One hundred years ago workers in this country took to the streets demanding a 40-hour workweek. And here we are 100 years later, living in the most technologically advanced economy in human history, and we still don't have 40-hour workweek! In fact, 85% of working men and 66% of working women are working more than 40 hours a week. What we have are millions of people, working incredible hours -- some with two or three jobs -- just trying to care for themselves and their families. Americans now work, by far, the longest hours of any major country on earth -137 hours a year more hours than workers in Japan, 260 hours more than the British and 499 hours more than French workers.

That is why I am introducing legislation today to require employers to provide at least 10 days of paid vacation to workers in this country. This is already done in almost every country in the world, and it is one more way to demonstrate our commitment to Family Values.

Two weeks off

What we are talking about is a proposal to allow workers to take two weeks of paid leave so that they can rest and recuperate, travel the country, visit loved ones or simply spend time at home, bonding with their families.

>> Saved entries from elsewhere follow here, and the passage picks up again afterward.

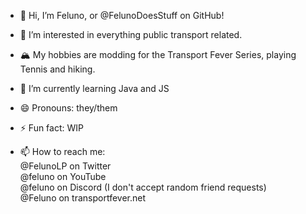 - 👋 Hi, I’m Feluno, or @FelunoDoesStuff on GitHub!
- 👀 I’m interested in everything public transport related.
- 🏔️ My hobbies are modding for the Transport Fever Series, playing Tennis and hiking.
- 🌱 I’m currently learning Java and JS
- 😄 Pronouns: they/them
- ⚡ Fun fact: WIP

- 📫 How to reach me: <br>
  @FelunoLP   on Twitter <br>
  @feluno     on YouTube <br>
  @feluno     on Discord (I don't accept random friend requests) <br>
  @Feluno     on transportfever.net

<!---
FelunoDoesStuff/FelunoDoesStuff is a ✨ special ✨ repository because its `README.md` (this file) appears on your GitHub profile.
You can click the Preview link to take a look at your changes.
--->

This is not something that would just benefit workers and their families but also their employers and even society as a whole. Studies show that 9 in 10 Americans report that their happiest memories come from vacations. And while companies like Virgin Group and Netflix have adopted generous paid vacation policies, aimed at boosting productivity and worker loyalty, nearly 1 in 4 workers gets no paid vacation time. Research shows that vacations reduce stress, strengthen family relationships, increase productivity and even prevent illness.

A standard benefiting a great nation

There is no reason we should not do this. There is no reason that American workers should be denied a benefit that workers in every other advanced economy already enjoy. Again, when you compare the United States to other rich countries in Europe, Australia, Canada, Japan, New Zealand, you discover that we are the only one in the group that doesn't require employers to provide at least 10 days of paid vacation time. We are every bit as prosperous as they are, and the reason we are so prosperous is because the men and women of this country work so hard.

I am not asking for the most generous vacation policy in the world -- nothing like what they get in France, Austria or Belgium -- but I am going to push for a standard befitting a great nation that takes seriously its commitment to Family Values.